Big Data Patterns, Mechanisms > Data Processing Patterns > Complex Logic Decomposition
Complex Logic Decomposition (Buhler, Erl, Khattak)
How can complex processing tasks be carried out in a manageable fashion when using contemporary processing techniques?
Separate processing routines are developed such that each routine implements simple logic. Each routine is then run as a separate processing run of a processing engine like MapReduce. Through configuration, the output of the first processing run is piped to the second processing run and so on. The output of the last processing run is the required final output.
As the application of the Complex Logic Decomposition pattern results in the creation of multiple processing routines, modifications to any of the routines need to be properly documented because modifications to one routine may change the behavior of the other routine. Based on the functionality supported by the processing engine, the Automated Dataset Execution pattern may need to be applied in order to connect together multiple processing runs.
The divide-and-conquer rule is applied by rethinking the complex logic, which needs to be executed as a monolithic task, in terms of combinable multiple smaller tasks where each task executes comparatively simpler logic. These tasks are then chained together to obtain the final output, as envisioned though the use of the original complex logic.
- A user develops a complex algorithm to compute a statistic.
- The user needs to apply the algorithm to a large dataset.
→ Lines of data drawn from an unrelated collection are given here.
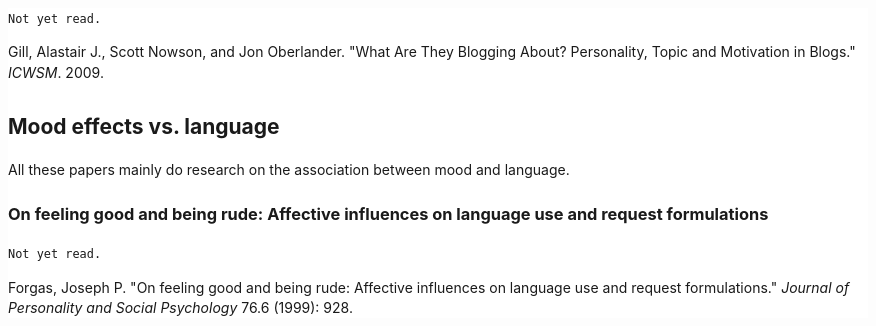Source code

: `Not yet read.`

Gill, Alastair J., Scott Nowson, and Jon Oberlander. "What Are They Blogging About? Personality, Topic and Motivation in Blogs." *ICWSM*. 2009.

## Mood effects vs. language

All these papers mainly do research on the association between mood and language.

### On feeling good and being rude: Affective influences on language use and request formulations

`Not yet read.`

Forgas, Joseph P. "On feeling good and being rude: Affective influences on language use and request formulations." *Journal of Personality and Social Psychology* 76.6 (1999): 928.

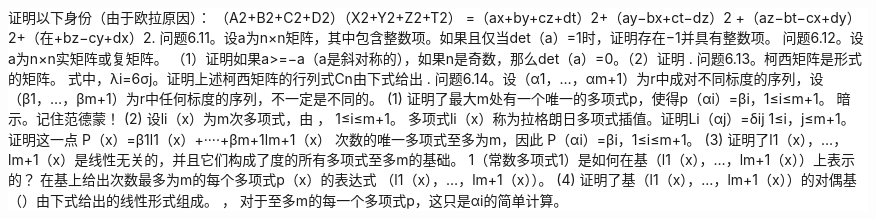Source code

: 证明以下身份（由于欧拉原因）：
（A2+B2+C2+D2）（X2+Y2+Z2+T2）
=（ax+by+cz+dt）2+（ay−bx+ct−dz）2
+（az−bt−cx+dy）2+（在+bz−cy+dx）2.
问题6.11。设a为n×n矩阵，其中包含整数项。如果且仅当det（a）=1时，证明存在−1并具有整数项。
问题6.12。设a为n×n实矩阵或复矩阵。
（1）证明如果a>=−a（a是斜对称的），如果n是奇数，那么det（a）=0。（2）证明
.
问题6.13。柯西矩阵是形式的矩阵。
式中，λi=6σj。证明上述柯西矩阵的行列式Cn由下式给出
.
问题6.14。设（α1，…，αm+1）为r中成对不同标度的序列，设（β1，…，βm+1）为r中任何标度的序列，不一定是不同的。
(1)	证明了最大m处有一个唯一的多项式p，使得p（αi）=βi，1≤i≤m+1。
暗示。记住范德蒙！
(2)	设li（x）为m次多项式，由
，
1≤i≤m+1。
多项式li（x）称为拉格朗日多项式插值。证明Li（αj）=δij 1≤i，j≤m+1。
证明这一点
P（x）=β1l1（x）+····+βm+1lm+1（x）
次数的唯一多项式至多为m，因此
P（αi）=βi，1≤i≤m+1。
(3)	证明了l1（x），…，lm+1（x）是线性无关的，并且它们构成了度的所有多项式至多m的基础。
1（常数多项式1）是如何在基（l1（x），…，lm+1（x））上表示的？
在基上给出次数最多为m的每个多项式p（x）的表达式
（l1（x），…，lm+1（x））。
(4)	证明了基（l1（x），…，lm+1（x））的对偶基（）由下式给出的线性形式组成。
，
对于至多m的每一个多项式p，这只是αi的简单计算。
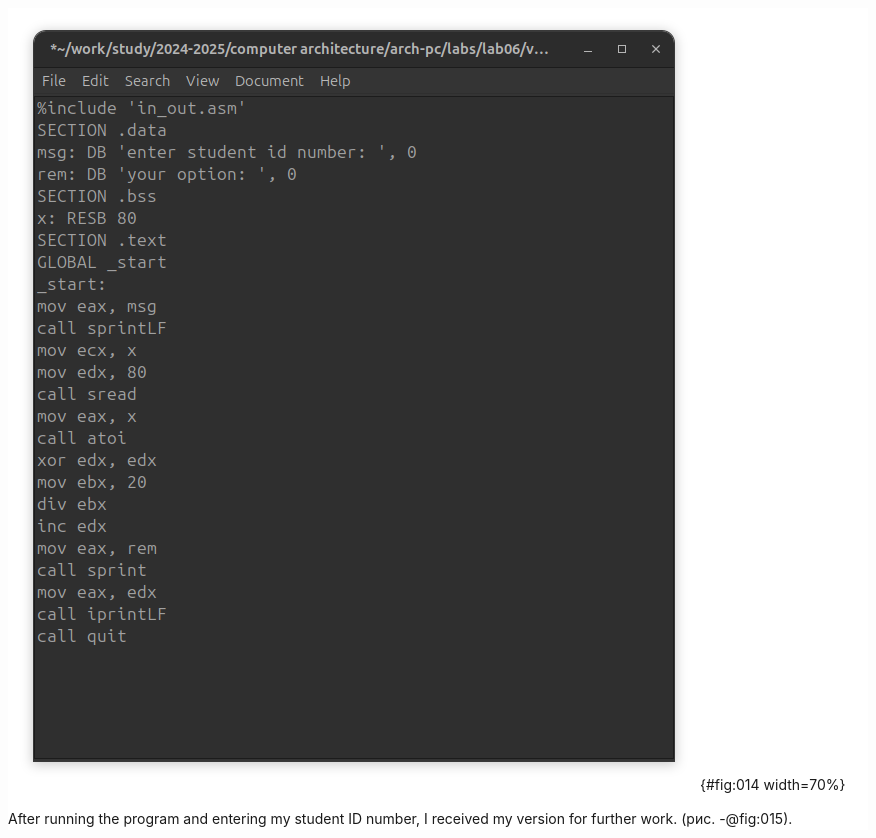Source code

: ![Program for calculating the variant](image/14.png){#fig:014 width=70%}

After running the program and entering my student ID number, I received my version for further work. (рис. -@fig:015).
- The user chooses to implement the complex algorithm using a distributed processing framework. However, due to the stateless nature of the framework, the user is unable to figure out how to implement the algorithm as a single processing run.
- (a,b,c) To enable the implementation, the user splits the complex algorithm into simple Algorithms A, B and C.
- (a,b,c) The three simple algorithms are then executed as three separate processing runs, such that the output of the first processing run becomes the input of the second processing run and the output of the second processing run becomes the output of the third processing run.
- The output of the last processing run is the required statistic that is returned to the user.